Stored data
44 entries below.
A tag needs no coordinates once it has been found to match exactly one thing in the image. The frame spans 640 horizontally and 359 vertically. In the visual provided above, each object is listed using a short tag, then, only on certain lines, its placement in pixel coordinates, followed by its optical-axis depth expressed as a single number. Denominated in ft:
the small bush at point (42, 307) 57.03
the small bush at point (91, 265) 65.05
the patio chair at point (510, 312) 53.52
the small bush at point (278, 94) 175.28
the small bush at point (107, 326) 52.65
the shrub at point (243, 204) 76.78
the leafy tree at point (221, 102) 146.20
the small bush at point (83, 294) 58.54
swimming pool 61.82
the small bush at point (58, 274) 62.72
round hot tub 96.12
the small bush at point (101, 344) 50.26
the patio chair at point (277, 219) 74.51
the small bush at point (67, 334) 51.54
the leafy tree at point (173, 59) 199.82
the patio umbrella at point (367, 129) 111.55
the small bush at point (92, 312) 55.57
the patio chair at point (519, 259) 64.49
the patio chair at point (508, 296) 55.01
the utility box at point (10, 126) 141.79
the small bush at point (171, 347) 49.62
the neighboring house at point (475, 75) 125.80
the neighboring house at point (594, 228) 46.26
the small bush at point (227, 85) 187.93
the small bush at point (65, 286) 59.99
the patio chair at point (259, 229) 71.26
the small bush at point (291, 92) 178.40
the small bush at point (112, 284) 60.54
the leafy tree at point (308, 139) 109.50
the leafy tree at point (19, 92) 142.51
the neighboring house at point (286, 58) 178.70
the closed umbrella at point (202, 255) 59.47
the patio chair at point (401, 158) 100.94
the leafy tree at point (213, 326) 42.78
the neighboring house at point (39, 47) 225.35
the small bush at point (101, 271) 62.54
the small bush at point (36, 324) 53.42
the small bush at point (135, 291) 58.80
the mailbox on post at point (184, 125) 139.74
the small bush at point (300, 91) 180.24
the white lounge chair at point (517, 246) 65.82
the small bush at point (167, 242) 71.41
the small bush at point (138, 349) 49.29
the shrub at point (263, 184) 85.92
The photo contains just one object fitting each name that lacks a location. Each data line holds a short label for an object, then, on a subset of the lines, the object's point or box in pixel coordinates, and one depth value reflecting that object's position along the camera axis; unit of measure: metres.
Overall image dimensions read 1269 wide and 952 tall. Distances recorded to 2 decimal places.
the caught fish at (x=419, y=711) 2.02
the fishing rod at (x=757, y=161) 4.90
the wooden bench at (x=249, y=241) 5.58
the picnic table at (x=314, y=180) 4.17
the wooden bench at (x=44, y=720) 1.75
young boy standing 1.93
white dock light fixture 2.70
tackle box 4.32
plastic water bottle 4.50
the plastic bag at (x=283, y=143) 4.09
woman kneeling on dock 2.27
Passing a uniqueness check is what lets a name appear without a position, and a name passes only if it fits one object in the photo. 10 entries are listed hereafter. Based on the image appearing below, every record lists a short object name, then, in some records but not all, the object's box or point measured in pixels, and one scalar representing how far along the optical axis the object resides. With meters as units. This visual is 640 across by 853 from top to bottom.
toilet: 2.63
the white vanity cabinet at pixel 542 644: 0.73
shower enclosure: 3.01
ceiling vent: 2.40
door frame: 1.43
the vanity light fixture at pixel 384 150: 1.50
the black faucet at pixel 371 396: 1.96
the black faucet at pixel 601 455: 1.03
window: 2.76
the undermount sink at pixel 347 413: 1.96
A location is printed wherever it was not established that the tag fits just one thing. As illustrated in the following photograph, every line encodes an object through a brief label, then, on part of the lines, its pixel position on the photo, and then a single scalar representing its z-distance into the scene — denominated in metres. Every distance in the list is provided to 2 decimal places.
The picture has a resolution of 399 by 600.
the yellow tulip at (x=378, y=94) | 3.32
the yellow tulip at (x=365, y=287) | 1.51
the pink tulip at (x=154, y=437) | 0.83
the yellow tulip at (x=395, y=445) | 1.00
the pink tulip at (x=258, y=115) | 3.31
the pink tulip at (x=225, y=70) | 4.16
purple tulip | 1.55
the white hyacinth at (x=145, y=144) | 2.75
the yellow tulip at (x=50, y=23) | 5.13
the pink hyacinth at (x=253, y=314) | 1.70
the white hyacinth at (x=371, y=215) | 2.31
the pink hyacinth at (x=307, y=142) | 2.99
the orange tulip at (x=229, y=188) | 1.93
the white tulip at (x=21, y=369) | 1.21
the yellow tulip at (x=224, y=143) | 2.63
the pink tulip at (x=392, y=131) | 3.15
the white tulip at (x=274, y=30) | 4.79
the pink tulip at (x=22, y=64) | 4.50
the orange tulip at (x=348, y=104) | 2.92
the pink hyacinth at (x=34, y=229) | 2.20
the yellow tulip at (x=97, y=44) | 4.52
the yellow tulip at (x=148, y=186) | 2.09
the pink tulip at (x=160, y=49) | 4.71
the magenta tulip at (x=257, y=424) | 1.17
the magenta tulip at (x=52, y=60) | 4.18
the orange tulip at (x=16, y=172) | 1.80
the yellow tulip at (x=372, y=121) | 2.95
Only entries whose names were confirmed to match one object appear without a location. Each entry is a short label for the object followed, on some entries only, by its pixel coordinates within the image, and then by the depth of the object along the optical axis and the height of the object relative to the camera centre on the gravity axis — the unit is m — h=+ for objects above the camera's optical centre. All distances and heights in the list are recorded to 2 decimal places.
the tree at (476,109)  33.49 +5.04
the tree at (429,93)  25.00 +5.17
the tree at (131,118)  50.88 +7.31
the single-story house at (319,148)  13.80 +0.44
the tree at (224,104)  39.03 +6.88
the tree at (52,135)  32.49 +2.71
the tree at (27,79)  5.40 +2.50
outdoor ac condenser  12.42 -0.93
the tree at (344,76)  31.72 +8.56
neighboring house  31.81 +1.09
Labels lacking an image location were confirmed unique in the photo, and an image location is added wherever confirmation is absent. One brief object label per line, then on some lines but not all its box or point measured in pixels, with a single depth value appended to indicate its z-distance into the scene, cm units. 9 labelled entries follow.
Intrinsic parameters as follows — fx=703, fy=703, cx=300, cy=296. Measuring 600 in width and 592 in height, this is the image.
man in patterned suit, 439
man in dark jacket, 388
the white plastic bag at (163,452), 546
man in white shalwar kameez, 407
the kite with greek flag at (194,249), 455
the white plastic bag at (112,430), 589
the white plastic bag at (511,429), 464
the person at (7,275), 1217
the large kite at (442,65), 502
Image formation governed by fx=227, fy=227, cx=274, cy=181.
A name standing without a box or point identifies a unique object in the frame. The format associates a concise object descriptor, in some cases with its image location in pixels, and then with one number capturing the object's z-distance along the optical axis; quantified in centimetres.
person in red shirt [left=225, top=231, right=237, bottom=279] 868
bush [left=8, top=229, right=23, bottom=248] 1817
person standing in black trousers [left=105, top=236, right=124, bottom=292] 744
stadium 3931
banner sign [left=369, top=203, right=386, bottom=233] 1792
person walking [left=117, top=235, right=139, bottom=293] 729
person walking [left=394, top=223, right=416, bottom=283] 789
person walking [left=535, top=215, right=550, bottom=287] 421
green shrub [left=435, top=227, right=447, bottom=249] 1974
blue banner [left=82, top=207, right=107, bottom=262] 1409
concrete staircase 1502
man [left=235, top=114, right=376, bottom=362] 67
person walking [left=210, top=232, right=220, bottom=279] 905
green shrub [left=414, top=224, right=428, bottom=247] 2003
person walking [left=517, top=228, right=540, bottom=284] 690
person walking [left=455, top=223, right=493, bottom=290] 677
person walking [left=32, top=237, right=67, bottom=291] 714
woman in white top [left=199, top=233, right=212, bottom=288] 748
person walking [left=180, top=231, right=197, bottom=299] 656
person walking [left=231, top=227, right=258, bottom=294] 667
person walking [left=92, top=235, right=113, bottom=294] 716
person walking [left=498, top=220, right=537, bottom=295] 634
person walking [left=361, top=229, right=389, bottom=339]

What needs to be done :: The full set of records above must be retyped exactly.

Answer to this exercise ::
44 entries below.
A tag needs no coordinates once it has been found to match exactly one thing in the image. The frame spans 640 horizontally and 359 vertically. In the visual provided above, each object is listed using a short tag, then, only on certain lines, its placement in pixel coordinates, followed by its optical-axis depth expressed as a single number. Denominated in ft:
the small bush at point (42, 307) 57.03
the small bush at point (91, 265) 65.05
the patio chair at point (510, 312) 53.52
the small bush at point (278, 94) 175.28
the small bush at point (107, 326) 52.65
the shrub at point (243, 204) 76.78
the leafy tree at point (221, 102) 146.20
the small bush at point (83, 294) 58.54
swimming pool 61.82
the small bush at point (58, 274) 62.72
round hot tub 96.12
the small bush at point (101, 344) 50.26
the patio chair at point (277, 219) 74.51
the small bush at point (67, 334) 51.54
the leafy tree at point (173, 59) 199.82
the patio umbrella at point (367, 129) 111.55
the small bush at point (92, 312) 55.57
the patio chair at point (519, 259) 64.49
the patio chair at point (508, 296) 55.01
the utility box at point (10, 126) 141.79
the small bush at point (171, 347) 49.62
the neighboring house at point (475, 75) 125.80
the neighboring house at point (594, 228) 46.26
the small bush at point (227, 85) 187.93
the small bush at point (65, 286) 59.99
the patio chair at point (259, 229) 71.26
the small bush at point (291, 92) 178.40
the small bush at point (112, 284) 60.54
the leafy tree at point (308, 139) 109.50
the leafy tree at point (19, 92) 142.51
the neighboring house at point (286, 58) 178.70
the closed umbrella at point (202, 255) 59.47
the patio chair at point (401, 158) 100.94
the leafy tree at point (213, 326) 42.78
the neighboring house at point (39, 47) 225.35
the small bush at point (101, 271) 62.54
the small bush at point (36, 324) 53.42
the small bush at point (135, 291) 58.80
the mailbox on post at point (184, 125) 139.74
the small bush at point (300, 91) 180.24
the white lounge chair at point (517, 246) 65.82
the small bush at point (167, 242) 71.41
the small bush at point (138, 349) 49.29
the shrub at point (263, 184) 85.92
The photo contains just one object fitting each name that lacks a location. Each data line holds a short label for an object, then, on a subset of the lines, the object's point or box in pixel coordinates, and one depth value reflecting that object's position along the camera axis; unit of measure: metres.
Overall image dimensions read 1269 wide and 952 tall. Distances recorded to 2 decimal places.
the caught fish at (x=419, y=711) 2.02
the fishing rod at (x=757, y=161) 4.90
the wooden bench at (x=249, y=241) 5.58
the picnic table at (x=314, y=180) 4.17
the wooden bench at (x=44, y=720) 1.75
young boy standing 1.93
white dock light fixture 2.70
tackle box 4.32
plastic water bottle 4.50
the plastic bag at (x=283, y=143) 4.09
woman kneeling on dock 2.27
Passing a uniqueness check is what lets a name appear without a position, and a name passes only if it fits one object in the photo. 10 entries are listed hereafter. Based on the image appearing below, every record lists a short object name, then, in some records but not all, the object's box or point measured in pixels, and one scalar representing how far along the optical axis the object resides. With meters as units. This visual is 640 across by 853 from top to bottom.
toilet: 2.63
the white vanity cabinet at pixel 542 644: 0.73
shower enclosure: 3.01
ceiling vent: 2.40
door frame: 1.43
the vanity light fixture at pixel 384 150: 1.50
the black faucet at pixel 371 396: 1.96
the black faucet at pixel 601 455: 1.03
window: 2.76
the undermount sink at pixel 347 413: 1.96
A location is printed wherever it was not established that the tag fits just one thing. As illustrated in the following photograph, every line encodes an object through a brief label, then, on part of the lines, its pixel position on the photo, and then a single scalar representing its z-distance into the scene — denominated in metres. Every distance in the list is provided to 2 decimal places.
The picture has a resolution of 399 by 600.
the yellow tulip at (x=378, y=94) | 3.32
the yellow tulip at (x=365, y=287) | 1.51
the pink tulip at (x=154, y=437) | 0.83
the yellow tulip at (x=395, y=445) | 1.00
the pink tulip at (x=258, y=115) | 3.31
the pink tulip at (x=225, y=70) | 4.16
purple tulip | 1.55
the white hyacinth at (x=145, y=144) | 2.75
the yellow tulip at (x=50, y=23) | 5.13
the pink hyacinth at (x=253, y=314) | 1.70
the white hyacinth at (x=371, y=215) | 2.31
the pink hyacinth at (x=307, y=142) | 2.99
the orange tulip at (x=229, y=188) | 1.93
the white tulip at (x=21, y=369) | 1.21
the yellow tulip at (x=224, y=143) | 2.63
the pink tulip at (x=392, y=131) | 3.15
the white tulip at (x=274, y=30) | 4.79
the pink tulip at (x=22, y=64) | 4.50
the orange tulip at (x=348, y=104) | 2.92
the pink hyacinth at (x=34, y=229) | 2.20
the yellow tulip at (x=97, y=44) | 4.52
the yellow tulip at (x=148, y=186) | 2.09
the pink tulip at (x=160, y=49) | 4.71
the magenta tulip at (x=257, y=424) | 1.17
the magenta tulip at (x=52, y=60) | 4.18
the orange tulip at (x=16, y=172) | 1.80
the yellow tulip at (x=372, y=121) | 2.95
Only entries whose names were confirmed to match one object appear without a location. Each entry is a short label for the object followed, on some entries only, by its pixel coordinates within the image, and then by the depth of the object along the optical axis and the height of the object relative to the camera centre on the gravity axis — the unit is m — h=+ for objects above the camera's optical centre. All distances and heights in the list are recorded to 2 decimal places.
the tree at (476,109)  33.49 +5.04
the tree at (429,93)  25.00 +5.17
the tree at (131,118)  50.88 +7.31
the single-story house at (319,148)  13.80 +0.44
the tree at (224,104)  39.03 +6.88
the tree at (52,135)  32.49 +2.71
the tree at (27,79)  5.40 +2.50
outdoor ac condenser  12.42 -0.93
the tree at (344,76)  31.72 +8.56
neighboring house  31.81 +1.09
Labels lacking an image location were confirmed unique in the photo, and an image location is added wherever confirmation is absent. One brief object label per line, then on some lines but not all its box or point measured in pixels, with a single depth value appended to indicate its z-distance into the scene, cm units. 9 labelled entries follow.
Intrinsic parameters as follows — fx=703, fy=703, cx=300, cy=296. Measuring 600 in width and 592 in height, this is the image.
man in patterned suit, 439
man in dark jacket, 388
the white plastic bag at (163,452), 546
man in white shalwar kameez, 407
the kite with greek flag at (194,249), 455
the white plastic bag at (112,430), 589
the white plastic bag at (511,429), 464
the person at (7,275), 1217
the large kite at (442,65), 502
Image formation governed by fx=227, fy=227, cx=274, cy=181.
A name standing without a box or point identifies a unique object in the frame. The format associates a concise object descriptor, in some cases with its image location in pixels, and then with one number capturing the object's z-distance along the optical axis; quantified in centimetres.
person in red shirt [left=225, top=231, right=237, bottom=279] 868
bush [left=8, top=229, right=23, bottom=248] 1817
person standing in black trousers [left=105, top=236, right=124, bottom=292] 744
stadium 3931
banner sign [left=369, top=203, right=386, bottom=233] 1792
person walking [left=117, top=235, right=139, bottom=293] 729
person walking [left=394, top=223, right=416, bottom=283] 789
person walking [left=535, top=215, right=550, bottom=287] 421
green shrub [left=435, top=227, right=447, bottom=249] 1974
blue banner [left=82, top=207, right=107, bottom=262] 1409
concrete staircase 1502
man [left=235, top=114, right=376, bottom=362] 67
person walking [left=210, top=232, right=220, bottom=279] 905
green shrub [left=414, top=224, right=428, bottom=247] 2003
person walking [left=517, top=228, right=540, bottom=284] 690
person walking [left=455, top=223, right=493, bottom=290] 677
person walking [left=32, top=237, right=67, bottom=291] 714
woman in white top [left=199, top=233, right=212, bottom=288] 748
person walking [left=180, top=231, right=197, bottom=299] 656
person walking [left=231, top=227, right=258, bottom=294] 667
person walking [left=92, top=235, right=113, bottom=294] 716
person walking [left=498, top=220, right=537, bottom=295] 634
person walking [left=361, top=229, right=389, bottom=339]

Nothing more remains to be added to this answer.